EXERCISE BRIEF = Lay out as a numbered list the lines of the records from the line containing "In some cases, it" up to and including the line containing "## Worker Empowerment", omitting any blank lines.

LISTED ENTRIES =
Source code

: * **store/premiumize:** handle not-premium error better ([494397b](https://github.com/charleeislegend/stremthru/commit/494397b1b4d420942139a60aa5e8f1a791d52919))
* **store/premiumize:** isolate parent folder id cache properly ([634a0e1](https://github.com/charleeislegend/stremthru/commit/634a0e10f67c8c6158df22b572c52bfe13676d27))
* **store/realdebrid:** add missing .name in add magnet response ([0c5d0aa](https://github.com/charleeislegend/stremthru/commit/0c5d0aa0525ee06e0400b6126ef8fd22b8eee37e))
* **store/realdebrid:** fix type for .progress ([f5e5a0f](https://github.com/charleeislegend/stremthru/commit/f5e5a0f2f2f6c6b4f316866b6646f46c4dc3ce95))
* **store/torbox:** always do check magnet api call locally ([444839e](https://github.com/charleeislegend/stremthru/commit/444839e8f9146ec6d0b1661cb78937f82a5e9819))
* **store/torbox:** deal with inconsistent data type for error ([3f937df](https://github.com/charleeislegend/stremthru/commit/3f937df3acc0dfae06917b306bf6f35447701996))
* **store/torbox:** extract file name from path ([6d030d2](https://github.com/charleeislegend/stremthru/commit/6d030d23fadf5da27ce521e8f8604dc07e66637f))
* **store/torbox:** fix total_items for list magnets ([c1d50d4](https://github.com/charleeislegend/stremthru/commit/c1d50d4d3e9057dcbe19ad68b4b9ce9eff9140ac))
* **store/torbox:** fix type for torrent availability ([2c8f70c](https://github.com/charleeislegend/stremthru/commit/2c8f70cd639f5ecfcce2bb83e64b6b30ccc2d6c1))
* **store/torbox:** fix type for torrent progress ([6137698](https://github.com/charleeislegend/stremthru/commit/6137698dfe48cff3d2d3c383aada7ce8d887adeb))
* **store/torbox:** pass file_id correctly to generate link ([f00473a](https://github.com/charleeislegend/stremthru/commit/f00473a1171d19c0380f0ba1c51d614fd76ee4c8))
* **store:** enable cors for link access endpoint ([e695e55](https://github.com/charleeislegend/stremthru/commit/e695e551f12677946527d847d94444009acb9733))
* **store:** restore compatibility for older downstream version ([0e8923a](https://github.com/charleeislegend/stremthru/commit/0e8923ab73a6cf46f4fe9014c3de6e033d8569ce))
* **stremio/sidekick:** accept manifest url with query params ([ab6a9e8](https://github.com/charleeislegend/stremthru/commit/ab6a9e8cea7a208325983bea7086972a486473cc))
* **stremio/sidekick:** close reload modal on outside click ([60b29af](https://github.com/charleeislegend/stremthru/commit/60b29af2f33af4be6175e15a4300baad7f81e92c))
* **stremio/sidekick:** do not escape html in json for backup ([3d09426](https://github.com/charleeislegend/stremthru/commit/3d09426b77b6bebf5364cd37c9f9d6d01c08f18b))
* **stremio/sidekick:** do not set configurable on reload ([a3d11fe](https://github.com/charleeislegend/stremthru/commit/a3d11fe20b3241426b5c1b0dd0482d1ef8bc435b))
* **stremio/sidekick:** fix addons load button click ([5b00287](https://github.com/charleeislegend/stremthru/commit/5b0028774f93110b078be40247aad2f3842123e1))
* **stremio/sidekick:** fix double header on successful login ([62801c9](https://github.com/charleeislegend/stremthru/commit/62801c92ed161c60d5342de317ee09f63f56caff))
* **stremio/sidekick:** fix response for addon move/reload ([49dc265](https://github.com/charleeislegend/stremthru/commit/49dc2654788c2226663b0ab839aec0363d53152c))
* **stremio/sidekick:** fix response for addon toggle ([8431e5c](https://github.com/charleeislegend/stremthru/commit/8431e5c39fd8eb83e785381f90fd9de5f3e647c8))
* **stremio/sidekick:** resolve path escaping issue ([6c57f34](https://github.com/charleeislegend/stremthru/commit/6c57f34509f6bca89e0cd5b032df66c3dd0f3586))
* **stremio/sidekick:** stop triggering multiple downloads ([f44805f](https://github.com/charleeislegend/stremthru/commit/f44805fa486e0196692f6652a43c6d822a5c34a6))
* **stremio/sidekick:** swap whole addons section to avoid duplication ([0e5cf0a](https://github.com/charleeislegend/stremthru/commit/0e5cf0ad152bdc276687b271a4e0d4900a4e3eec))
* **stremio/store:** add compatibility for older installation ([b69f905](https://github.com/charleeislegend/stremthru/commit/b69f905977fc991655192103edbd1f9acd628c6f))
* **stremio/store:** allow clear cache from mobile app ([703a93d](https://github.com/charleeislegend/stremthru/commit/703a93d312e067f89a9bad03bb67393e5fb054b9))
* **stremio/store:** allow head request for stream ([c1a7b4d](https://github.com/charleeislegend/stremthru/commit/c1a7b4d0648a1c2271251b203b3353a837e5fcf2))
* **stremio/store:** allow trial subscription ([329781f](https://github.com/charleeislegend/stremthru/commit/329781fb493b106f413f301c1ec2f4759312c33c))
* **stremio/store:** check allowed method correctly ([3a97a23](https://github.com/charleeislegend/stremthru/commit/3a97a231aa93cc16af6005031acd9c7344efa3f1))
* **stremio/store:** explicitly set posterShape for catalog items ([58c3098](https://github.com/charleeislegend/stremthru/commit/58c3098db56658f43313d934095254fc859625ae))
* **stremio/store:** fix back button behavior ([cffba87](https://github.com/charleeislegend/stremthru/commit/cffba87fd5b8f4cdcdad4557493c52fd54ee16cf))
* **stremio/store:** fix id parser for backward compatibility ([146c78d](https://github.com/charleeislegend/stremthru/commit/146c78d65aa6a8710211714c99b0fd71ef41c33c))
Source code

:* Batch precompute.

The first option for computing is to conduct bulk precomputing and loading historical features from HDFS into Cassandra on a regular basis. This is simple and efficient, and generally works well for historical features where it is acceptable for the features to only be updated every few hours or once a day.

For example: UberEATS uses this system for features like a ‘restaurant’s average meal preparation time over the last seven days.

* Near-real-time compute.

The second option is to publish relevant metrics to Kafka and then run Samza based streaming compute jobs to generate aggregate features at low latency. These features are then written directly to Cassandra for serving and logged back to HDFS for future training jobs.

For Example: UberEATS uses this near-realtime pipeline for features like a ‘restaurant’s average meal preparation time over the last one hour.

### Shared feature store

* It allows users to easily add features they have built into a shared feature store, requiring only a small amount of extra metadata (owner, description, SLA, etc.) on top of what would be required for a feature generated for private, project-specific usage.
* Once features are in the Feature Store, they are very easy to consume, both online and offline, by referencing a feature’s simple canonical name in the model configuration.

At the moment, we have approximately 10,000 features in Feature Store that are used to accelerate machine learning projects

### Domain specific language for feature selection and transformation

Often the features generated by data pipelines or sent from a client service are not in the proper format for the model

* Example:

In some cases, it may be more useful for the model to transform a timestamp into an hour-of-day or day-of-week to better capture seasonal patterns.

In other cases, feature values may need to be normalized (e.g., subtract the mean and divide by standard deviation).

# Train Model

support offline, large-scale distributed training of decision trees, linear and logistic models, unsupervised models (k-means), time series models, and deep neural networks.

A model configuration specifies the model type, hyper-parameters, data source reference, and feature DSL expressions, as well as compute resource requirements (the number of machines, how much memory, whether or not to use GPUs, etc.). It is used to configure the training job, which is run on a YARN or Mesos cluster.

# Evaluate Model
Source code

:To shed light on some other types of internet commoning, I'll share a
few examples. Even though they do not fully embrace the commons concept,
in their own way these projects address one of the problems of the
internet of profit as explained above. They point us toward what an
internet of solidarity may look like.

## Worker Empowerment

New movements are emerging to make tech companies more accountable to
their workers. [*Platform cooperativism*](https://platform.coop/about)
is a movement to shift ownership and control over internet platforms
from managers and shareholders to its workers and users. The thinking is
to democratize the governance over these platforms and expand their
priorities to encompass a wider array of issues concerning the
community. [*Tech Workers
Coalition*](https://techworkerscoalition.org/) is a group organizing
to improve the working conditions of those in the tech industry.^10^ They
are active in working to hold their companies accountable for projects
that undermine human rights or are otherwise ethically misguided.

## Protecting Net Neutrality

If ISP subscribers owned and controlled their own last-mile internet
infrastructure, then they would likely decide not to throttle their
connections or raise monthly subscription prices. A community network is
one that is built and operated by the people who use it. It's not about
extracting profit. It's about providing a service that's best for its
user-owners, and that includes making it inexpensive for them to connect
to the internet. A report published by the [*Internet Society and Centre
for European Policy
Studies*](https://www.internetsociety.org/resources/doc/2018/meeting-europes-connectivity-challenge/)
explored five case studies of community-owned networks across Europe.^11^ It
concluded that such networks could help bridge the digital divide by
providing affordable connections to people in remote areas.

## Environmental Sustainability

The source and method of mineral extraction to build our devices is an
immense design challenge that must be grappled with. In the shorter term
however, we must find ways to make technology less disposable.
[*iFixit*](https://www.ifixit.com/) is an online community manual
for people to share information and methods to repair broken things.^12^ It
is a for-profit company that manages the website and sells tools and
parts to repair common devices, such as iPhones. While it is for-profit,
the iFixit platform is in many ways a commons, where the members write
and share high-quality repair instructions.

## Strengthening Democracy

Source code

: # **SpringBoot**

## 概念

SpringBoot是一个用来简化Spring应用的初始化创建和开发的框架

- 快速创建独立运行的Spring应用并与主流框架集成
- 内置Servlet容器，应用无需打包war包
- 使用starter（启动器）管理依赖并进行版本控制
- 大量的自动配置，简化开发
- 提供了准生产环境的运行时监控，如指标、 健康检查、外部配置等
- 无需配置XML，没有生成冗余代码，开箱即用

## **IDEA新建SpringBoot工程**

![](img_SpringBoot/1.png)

SOLUTION BELOW =
1. In some cases, it may be more useful for the model to transform a timestamp into an hour-of-day or day-of-week to better capture seasonal patterns.
2. In other cases, feature values may need to be normalized (e.g., subtract the mean and divide by standard deviation).
3. # Train Model
4. support offline, large-scale distributed training of decision trees, linear and logistic models, unsupervised models (k-means), time series models, and deep neural networks.
5. A model configuration specifies the model type, hyper-parameters, data source reference, and feature DSL expressions, as well as compute resource requirements (the number of machines, how much memory, whether or not to use GPUs, etc.). It is used to configure the training job, which is run on a YARN or Mesos cluster.
6. # Evaluate Model
7. Source code
8. :To shed light on some other types of internet commoning, I'll share a
9. few examples. Even though they do not fully embrace the commons concept,
10. in their own way these projects address one of the problems of the
11. internet of profit as explained above. They point us toward what an
12. internet of solidarity may look like.
13. ## Worker Empowerment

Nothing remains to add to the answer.